## [Goal of the exercise]
A complete answer lists every line of the material where the string "should" occurs.

## [Exercise materials]
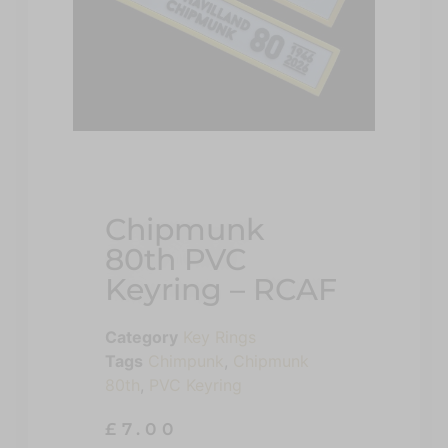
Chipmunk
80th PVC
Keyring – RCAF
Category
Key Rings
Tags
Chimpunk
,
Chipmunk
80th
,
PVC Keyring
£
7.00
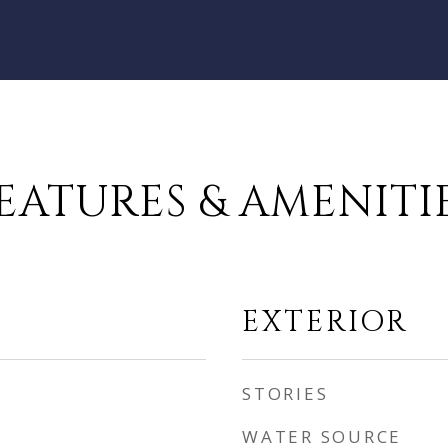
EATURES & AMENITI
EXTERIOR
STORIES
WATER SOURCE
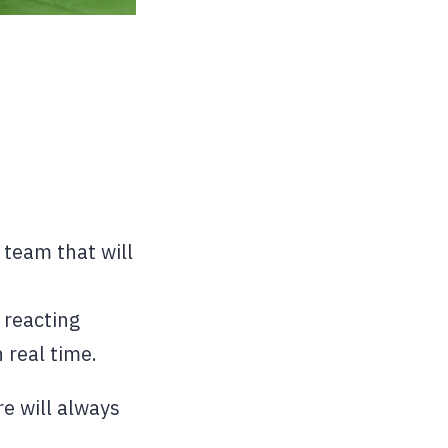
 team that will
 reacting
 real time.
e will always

---

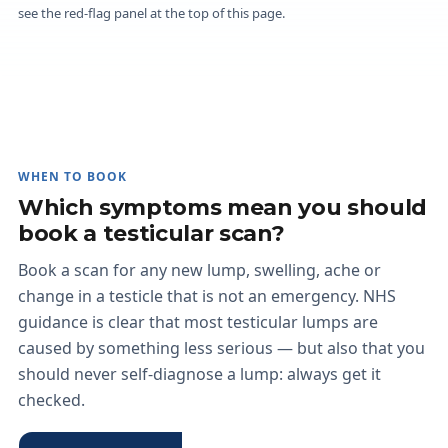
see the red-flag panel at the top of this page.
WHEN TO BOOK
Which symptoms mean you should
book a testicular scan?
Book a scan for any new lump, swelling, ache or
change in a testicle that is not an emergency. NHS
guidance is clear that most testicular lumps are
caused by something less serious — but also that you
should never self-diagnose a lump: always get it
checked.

## [Output]
Which symptoms mean you should
should never self-diagnose a lump: always get it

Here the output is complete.